## [Request 1]
Answer these questions using the news excerpt about Epic Charter School:
(a) How much has the State Department of Education fined Epic Charter School in total?
(b) In what year was the virtual charter school transparency law passed?
(c) Which newspaper first reported the letters?

## [Excerpt]
[Start of section]

An Epic Charter School administrative office.
Whitney Bryen
/
Oklahoma Watch
An Epic Charter School administrative office.

Epic Charter School has been hit with more than $10 million in penalties by Oklahoma’s State Department of Education.

The sanctions are largely due to accusations by the state of Epic violating a virtual charter school transparency law passed in 2019.

In a pair of letters to Epic’s One-on-One Charter School and Epic’s Blended Charter School, the district is accused of misreporting how it spends money to the state and overpaying for administrative costs. 

The accusations are similar to ones made in State Auditor Cindy Byrd’s investigative audit from last year. The letters were first reported by the Tulsa World newspaper.

Virtual charter schools who contract with a management company are required to report actual expenses, rather than estimates as Epic had been doing previously. They are also required to keep administrative costs - generally costs outside of actual education - down

The state says Epic has done neither. The district was again penalized for overpaying administrators and misreporting funds.

[End of section]

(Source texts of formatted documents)
[Start of section]

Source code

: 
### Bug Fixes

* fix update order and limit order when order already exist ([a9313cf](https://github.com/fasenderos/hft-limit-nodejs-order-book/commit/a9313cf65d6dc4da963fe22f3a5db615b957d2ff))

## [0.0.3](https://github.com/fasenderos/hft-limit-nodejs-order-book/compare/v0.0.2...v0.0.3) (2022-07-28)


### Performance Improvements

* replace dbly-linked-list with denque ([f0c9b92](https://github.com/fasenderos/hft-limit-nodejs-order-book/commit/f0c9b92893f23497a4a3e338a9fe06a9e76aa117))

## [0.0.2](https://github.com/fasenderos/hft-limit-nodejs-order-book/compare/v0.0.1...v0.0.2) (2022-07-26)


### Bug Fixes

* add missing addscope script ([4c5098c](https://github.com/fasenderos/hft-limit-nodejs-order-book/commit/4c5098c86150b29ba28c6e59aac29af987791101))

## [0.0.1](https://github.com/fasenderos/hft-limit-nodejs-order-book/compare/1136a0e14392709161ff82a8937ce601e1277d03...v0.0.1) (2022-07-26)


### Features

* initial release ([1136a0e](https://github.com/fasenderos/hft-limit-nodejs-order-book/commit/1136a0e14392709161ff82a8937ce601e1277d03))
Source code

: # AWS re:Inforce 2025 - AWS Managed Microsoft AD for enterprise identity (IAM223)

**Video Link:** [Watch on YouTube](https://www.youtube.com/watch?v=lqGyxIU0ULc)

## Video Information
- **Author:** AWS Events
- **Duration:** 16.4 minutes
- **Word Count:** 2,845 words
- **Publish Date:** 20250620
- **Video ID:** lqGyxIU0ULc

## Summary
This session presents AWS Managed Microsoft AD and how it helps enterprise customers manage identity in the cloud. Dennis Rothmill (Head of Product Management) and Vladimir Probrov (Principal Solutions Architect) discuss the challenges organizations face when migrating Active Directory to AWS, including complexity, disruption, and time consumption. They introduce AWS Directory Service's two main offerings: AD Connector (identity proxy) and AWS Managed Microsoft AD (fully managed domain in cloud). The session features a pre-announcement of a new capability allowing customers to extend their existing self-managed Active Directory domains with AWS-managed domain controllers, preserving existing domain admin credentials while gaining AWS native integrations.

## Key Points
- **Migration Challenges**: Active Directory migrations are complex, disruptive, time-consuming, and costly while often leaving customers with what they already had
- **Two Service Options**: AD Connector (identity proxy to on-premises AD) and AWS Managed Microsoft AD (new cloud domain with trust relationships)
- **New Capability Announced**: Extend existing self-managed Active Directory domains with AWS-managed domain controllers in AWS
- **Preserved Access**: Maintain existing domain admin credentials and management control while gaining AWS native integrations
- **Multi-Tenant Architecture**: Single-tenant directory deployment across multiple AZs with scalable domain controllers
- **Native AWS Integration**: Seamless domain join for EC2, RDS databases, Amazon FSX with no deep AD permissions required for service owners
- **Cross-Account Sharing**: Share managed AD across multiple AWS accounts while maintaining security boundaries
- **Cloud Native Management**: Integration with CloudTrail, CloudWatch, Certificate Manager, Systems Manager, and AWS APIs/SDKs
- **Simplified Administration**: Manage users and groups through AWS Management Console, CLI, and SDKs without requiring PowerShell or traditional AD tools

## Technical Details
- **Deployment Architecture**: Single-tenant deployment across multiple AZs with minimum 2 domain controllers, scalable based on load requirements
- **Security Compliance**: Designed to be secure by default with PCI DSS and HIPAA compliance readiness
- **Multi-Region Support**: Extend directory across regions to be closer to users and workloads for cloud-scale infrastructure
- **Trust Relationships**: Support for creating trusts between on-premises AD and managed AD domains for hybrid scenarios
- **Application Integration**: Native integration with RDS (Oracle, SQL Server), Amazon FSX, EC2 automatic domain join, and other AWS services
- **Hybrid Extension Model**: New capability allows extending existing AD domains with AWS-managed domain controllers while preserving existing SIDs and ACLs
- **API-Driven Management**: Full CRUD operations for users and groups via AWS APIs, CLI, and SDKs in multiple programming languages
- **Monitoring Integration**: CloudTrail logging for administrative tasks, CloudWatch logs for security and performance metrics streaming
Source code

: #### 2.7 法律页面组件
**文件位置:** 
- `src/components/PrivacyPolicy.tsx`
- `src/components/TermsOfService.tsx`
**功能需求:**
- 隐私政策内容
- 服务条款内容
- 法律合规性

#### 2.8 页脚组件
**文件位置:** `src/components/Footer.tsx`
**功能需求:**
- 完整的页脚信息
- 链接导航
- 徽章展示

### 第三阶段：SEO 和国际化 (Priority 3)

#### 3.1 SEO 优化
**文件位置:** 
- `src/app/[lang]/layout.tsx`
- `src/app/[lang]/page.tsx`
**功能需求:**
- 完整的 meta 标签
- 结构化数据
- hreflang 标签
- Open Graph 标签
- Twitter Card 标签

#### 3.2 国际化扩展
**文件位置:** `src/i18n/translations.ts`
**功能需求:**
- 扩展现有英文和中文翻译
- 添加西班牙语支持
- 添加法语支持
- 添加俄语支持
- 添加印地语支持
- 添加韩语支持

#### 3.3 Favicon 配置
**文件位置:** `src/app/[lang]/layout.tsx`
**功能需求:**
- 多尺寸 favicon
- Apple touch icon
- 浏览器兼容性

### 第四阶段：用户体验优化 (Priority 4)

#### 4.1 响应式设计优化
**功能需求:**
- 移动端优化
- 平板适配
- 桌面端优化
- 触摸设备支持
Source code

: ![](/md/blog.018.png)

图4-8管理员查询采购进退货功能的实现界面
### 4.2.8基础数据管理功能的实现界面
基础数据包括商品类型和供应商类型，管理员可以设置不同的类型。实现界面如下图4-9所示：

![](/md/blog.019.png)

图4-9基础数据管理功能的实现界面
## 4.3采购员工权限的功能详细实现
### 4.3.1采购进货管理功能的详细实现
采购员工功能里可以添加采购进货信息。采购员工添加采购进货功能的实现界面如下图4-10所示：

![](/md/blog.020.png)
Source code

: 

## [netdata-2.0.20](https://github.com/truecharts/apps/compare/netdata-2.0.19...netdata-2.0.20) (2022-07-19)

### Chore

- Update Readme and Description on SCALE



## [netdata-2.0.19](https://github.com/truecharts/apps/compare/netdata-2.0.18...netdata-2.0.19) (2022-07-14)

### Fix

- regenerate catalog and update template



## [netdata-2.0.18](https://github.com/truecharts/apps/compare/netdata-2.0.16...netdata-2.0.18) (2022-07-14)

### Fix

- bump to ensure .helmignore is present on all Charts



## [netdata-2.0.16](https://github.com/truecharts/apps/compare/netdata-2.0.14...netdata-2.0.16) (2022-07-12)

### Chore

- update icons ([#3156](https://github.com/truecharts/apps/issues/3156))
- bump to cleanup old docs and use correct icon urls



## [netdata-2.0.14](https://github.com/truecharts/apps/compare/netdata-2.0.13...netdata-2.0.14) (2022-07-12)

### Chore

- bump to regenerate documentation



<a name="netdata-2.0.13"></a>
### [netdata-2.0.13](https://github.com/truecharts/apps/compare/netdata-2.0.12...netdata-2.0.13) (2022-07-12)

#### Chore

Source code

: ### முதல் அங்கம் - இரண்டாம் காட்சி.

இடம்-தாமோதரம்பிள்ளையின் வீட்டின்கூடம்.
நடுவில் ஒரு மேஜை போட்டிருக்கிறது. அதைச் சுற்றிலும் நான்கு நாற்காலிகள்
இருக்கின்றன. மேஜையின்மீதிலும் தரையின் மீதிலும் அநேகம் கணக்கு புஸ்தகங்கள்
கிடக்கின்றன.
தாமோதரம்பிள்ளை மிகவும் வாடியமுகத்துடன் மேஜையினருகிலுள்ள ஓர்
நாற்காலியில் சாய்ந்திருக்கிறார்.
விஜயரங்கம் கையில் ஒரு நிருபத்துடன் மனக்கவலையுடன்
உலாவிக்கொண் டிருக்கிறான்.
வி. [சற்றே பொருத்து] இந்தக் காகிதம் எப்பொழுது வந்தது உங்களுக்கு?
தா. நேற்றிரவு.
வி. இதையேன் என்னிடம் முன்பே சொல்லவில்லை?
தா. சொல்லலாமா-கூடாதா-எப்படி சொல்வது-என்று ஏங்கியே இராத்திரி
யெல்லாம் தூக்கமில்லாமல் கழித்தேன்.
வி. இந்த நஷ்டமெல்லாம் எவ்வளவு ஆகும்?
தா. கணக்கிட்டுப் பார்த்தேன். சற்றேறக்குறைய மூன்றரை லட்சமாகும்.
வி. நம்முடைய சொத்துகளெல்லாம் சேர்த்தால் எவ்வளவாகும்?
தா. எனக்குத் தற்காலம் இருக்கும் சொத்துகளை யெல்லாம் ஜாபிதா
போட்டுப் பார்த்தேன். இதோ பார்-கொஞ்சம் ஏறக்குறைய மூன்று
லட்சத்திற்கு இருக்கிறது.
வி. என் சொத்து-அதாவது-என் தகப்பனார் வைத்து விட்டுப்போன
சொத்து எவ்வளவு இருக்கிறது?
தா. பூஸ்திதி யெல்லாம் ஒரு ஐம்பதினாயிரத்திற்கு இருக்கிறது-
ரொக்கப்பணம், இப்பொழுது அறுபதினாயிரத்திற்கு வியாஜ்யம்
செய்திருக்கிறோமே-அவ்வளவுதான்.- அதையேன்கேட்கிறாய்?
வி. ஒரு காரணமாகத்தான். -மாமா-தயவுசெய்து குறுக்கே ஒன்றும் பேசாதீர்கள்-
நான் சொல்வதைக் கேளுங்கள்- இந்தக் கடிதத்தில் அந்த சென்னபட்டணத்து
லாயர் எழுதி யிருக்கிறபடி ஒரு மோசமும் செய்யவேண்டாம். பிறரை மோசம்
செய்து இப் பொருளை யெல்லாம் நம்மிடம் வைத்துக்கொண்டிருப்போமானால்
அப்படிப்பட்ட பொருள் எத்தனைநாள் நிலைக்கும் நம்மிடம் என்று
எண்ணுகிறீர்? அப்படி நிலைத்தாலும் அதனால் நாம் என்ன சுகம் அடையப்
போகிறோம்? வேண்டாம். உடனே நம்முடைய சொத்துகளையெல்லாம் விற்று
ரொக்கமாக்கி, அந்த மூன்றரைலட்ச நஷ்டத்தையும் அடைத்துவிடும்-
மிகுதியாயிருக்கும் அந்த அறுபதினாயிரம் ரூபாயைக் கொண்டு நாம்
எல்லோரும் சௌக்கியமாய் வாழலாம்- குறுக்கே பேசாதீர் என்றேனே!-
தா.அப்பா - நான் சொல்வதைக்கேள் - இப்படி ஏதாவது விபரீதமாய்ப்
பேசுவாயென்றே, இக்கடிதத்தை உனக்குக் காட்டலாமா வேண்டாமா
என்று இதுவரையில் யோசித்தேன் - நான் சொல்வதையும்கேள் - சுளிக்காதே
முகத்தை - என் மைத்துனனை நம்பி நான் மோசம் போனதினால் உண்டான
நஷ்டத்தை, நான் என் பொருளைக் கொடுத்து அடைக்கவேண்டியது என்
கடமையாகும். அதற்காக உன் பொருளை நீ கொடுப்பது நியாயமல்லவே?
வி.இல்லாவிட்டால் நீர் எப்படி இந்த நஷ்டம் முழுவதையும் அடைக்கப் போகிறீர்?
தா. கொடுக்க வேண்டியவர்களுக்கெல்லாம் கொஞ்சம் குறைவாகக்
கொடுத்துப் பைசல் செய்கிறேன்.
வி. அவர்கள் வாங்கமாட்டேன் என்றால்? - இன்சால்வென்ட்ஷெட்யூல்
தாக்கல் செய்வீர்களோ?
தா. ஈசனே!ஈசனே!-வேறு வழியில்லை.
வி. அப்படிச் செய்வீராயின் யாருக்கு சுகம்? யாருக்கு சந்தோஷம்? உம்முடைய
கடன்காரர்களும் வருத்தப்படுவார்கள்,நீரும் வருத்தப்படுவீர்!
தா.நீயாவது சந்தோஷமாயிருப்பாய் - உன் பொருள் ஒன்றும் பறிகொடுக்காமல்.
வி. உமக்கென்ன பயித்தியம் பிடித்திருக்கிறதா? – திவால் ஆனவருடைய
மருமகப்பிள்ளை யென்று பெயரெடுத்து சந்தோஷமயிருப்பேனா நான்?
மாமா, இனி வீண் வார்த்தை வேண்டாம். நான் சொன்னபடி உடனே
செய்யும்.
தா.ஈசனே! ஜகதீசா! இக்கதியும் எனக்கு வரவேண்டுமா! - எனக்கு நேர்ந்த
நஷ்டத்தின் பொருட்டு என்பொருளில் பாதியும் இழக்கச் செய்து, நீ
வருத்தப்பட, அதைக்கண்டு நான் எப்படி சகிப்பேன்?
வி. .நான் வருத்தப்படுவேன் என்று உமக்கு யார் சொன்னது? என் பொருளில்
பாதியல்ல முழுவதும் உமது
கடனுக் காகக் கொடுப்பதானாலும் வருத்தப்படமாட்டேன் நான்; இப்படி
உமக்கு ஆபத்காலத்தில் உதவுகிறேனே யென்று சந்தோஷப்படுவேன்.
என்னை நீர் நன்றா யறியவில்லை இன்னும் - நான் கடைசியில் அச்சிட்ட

[End of section]

## [Request 2]
Copy out the lines of the listing exactly, starting at the line that contains "#### 3.1 SEO 优化" and ending at the line that contains "- இரண்டாம் காட்சி.".

## [Response box 1]
(a) More than $10 million
(b) 2019
(c) The Tulsa World

## [Response box 2]
#### 3.1 SEO 优化
**文件位置:** 
- `src/app/[lang]/layout.tsx`
- `src/app/[lang]/page.tsx`
**功能需求:**
- 完整的 meta 标签
- 结构化数据
- hreflang 标签
- Open Graph 标签
- Twitter Card 标签

#### 3.2 国际化扩展
**文件位置:** `src/i18n/translations.ts`
**功能需求:**
- 扩展现有英文和中文翻译
- 添加西班牙语支持
- 添加法语支持
- 添加俄语支持
- 添加印地语支持
- 添加韩语支持

#### 3.3 Favicon 配置
**文件位置:** `src/app/[lang]/layout.tsx`
**功能需求:**
- 多尺寸 favicon
- Apple touch icon
- 浏览器兼容性

### 第四阶段：用户体验优化 (Priority 4)

#### 4.1 响应式设计优化
**功能需求:**
- 移动端优化
- 平板适配
- 桌面端优化
- 触摸设备支持
Source code

: ![](/md/blog.018.png)

图4-8管理员查询采购进退货功能的实现界面
### 4.2.8基础数据管理功能的实现界面
基础数据包括商品类型和供应商类型，管理员可以设置不同的类型。实现界面如下图4-9所示：

![](/md/blog.019.png)

图4-9基础数据管理功能的实现界面
## 4.3采购员工权限的功能详细实现
### 4.3.1采购进货管理功能的详细实现
采购员工功能里可以添加采购进货信息。采购员工添加采购进货功能的实现界面如下图4-10所示：

![](/md/blog.020.png)
Source code

: 

## [netdata-2.0.20](https://github.com/truecharts/apps/compare/netdata-2.0.19...netdata-2.0.20) (2022-07-19)

### Chore

- Update Readme and Description on SCALE



## [netdata-2.0.19](https://github.com/truecharts/apps/compare/netdata-2.0.18...netdata-2.0.19) (2022-07-14)

### Fix

- regenerate catalog and update template



## [netdata-2.0.18](https://github.com/truecharts/apps/compare/netdata-2.0.16...netdata-2.0.18) (2022-07-14)

### Fix

- bump to ensure .helmignore is present on all Charts



## [netdata-2.0.16](https://github.com/truecharts/apps/compare/netdata-2.0.14...netdata-2.0.16) (2022-07-12)

### Chore

- update icons ([#3156](https://github.com/truecharts/apps/issues/3156))
- bump to cleanup old docs and use correct icon urls



## [netdata-2.0.14](https://github.com/truecharts/apps/compare/netdata-2.0.13...netdata-2.0.14) (2022-07-12)

### Chore

- bump to regenerate documentation



<a name="netdata-2.0.13"></a>
### [netdata-2.0.13](https://github.com/truecharts/apps/compare/netdata-2.0.12...netdata-2.0.13) (2022-07-12)

#### Chore

Source code

: ### முதல் அங்கம் - இரண்டாம் காட்சி.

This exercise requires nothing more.